He plays well to the gallery: Venezuelan strongman Hugo Chávez pranced around the platform of the United Nations General Assembly in 2006, describing President George W. Bush as the devil — and Bush's nation as one on the way down. And just this June he broke into song during a speech to some of his still-fawning followers, saying Secretary of State Hillary Clinton doesn't love him, and vice versa.
His defiance toward yanquis endears Chávez to lots of Latin America — especially Cuba and other countries he courts with petro-dollars. But his clown act, and his Simón Bolívar-as-a-socialist portrayal are wearing thin on many of his own people.
As for his Caribbean neighbor, Colombia, and his biggest oil customer, the U.S., ni hablar. Those shows are scant cover for one of our hemisphere's leading supporters of terrorism.

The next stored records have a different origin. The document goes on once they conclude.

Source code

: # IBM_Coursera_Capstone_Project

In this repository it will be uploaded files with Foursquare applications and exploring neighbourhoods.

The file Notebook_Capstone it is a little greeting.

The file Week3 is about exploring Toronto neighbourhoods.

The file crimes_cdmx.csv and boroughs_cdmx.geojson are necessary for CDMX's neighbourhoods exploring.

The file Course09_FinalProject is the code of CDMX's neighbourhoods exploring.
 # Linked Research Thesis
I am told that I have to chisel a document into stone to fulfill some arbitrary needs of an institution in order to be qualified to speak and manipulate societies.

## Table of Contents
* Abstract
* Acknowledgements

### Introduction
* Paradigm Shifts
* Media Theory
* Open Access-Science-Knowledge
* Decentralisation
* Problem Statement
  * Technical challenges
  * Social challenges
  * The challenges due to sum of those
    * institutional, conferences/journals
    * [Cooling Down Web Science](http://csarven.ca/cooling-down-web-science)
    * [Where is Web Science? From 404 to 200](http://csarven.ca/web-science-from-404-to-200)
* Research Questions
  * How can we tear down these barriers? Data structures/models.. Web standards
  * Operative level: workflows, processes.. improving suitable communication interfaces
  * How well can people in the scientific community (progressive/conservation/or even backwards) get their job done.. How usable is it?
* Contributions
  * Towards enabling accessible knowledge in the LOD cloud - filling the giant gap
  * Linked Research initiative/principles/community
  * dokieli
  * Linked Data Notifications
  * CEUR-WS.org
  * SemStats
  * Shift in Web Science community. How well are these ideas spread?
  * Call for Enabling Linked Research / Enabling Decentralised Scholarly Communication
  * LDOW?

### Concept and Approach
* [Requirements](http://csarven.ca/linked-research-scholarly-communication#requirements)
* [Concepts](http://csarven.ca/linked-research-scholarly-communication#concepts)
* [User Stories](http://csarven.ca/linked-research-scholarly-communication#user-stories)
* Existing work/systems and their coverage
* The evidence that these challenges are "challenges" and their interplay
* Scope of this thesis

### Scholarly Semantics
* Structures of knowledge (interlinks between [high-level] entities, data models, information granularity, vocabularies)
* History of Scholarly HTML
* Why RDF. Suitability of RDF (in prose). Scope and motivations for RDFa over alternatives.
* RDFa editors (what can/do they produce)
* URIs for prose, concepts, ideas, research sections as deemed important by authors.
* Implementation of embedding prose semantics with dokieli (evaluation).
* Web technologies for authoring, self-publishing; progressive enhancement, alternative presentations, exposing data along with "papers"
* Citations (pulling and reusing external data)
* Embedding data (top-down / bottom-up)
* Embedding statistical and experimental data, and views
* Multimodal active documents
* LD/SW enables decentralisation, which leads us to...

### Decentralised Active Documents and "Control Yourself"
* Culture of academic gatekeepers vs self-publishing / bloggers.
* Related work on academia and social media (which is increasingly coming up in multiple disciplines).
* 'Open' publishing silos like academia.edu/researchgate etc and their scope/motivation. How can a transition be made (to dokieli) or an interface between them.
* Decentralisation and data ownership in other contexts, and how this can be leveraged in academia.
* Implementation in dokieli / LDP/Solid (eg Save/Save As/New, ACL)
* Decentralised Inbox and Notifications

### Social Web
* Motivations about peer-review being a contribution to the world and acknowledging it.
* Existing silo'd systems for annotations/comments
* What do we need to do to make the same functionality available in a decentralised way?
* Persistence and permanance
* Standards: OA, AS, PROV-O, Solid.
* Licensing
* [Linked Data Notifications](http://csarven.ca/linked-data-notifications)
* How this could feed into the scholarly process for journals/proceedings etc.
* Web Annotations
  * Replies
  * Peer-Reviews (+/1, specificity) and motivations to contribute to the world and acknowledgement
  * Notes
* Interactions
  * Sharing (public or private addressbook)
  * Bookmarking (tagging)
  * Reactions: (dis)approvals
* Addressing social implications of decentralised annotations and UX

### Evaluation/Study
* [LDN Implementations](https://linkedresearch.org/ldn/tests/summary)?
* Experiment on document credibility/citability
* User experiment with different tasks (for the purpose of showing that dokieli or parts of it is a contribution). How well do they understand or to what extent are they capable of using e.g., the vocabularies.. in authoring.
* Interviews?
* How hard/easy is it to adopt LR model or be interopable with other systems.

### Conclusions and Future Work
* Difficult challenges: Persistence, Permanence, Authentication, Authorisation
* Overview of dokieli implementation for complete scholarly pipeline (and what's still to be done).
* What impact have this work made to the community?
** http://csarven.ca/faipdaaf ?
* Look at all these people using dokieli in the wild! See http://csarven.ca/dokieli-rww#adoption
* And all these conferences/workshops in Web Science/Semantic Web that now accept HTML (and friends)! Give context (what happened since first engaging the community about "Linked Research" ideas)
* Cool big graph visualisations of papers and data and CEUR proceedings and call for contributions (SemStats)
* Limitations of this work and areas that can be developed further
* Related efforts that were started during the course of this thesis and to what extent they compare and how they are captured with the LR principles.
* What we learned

Colombian President Alvaro Uribe, just before leaving office, issued a report to the Organization of American States loaded with evidence that Chávez's regime sheltered and supplied the long-running Revolutionary Armed Forces of Colombia — FARC, in its Spanish acronym.
This bunch is famed in its region as butchers of innocent civilians, kidnappers of officials and major traffickers in cocaine, heroin and other drugs. With the Uribe administration and U.S. military advisers making war on them in the southern jungles, the violentes sought — and found — friendly surroundings among Chávez's troops.
For Uribe's report, Chávez broke off diplomatic relations with Colombia — which he promptly renewed this week after Juan Manuel Santos replaced Uribe as president. Whether Chávez will, or can, clear the heavily armed FARC from the Venezuelan side of the two countries' mostly isolated borderlands remains to be seen.
Meanwhile, Secretary Clinton and the Barack Obama administration are preparing to send a new ambassador to Caracas — Larry Palmer, who has served as our emissary to Honduras.
In the course of Senate questioning before his confirmation, Palmer proved forthright when it came to knowledge of ties between his host-government-to-be and the Colombian guerrilleros. He was quite aware of them, said Palmer — and he knew, too, that two high-level Venezuelan officials are on our Treasury Department's list of drug traffickers. He also told the Foreign Relations Committee, in case its members didn't know it, that Venezuela and Cuba share intelligence.
Chávez quickly declared that Palmer had pre-judged Venezuela; for that, he wouldn't be accepted as ambassador.
To be sure, Palmer's honesty isn't the usual diplomatic schmooze; rather, it was an accurate description of the emperor's new clothes. Now that the world knows Hugo Chávez for what he is, could anyone serve as ambassador to his Venezuela? From anywhere?
Beyond the issue of terrorism, Chávez's brutal regime has come under heavy criticism from international human-rights organizations for its abuse of Venezuelan citizens.
Much as he tries cutting us off from his oil supplies, the U.S. remains his main customer; he needs us — and, for the while, it might be argued, we need him, or the resource he controls.
But do we need to honor him with an ambassador? As The Washington Post editorially notes, if ignoring the facts about Chávez is a requirement for ambassadorial relations, it would be better not to have them. Some Republicans already are echoing that sentiment.
Secretary Clinton should step into this breach — by way of Colombia's new president as well as by contact with Washington's Venezuelan embassy — by reaffirming her support of Ambassador Palmer and reminding Caracas that diplomacy — transparent diplomacy — is a two-way street.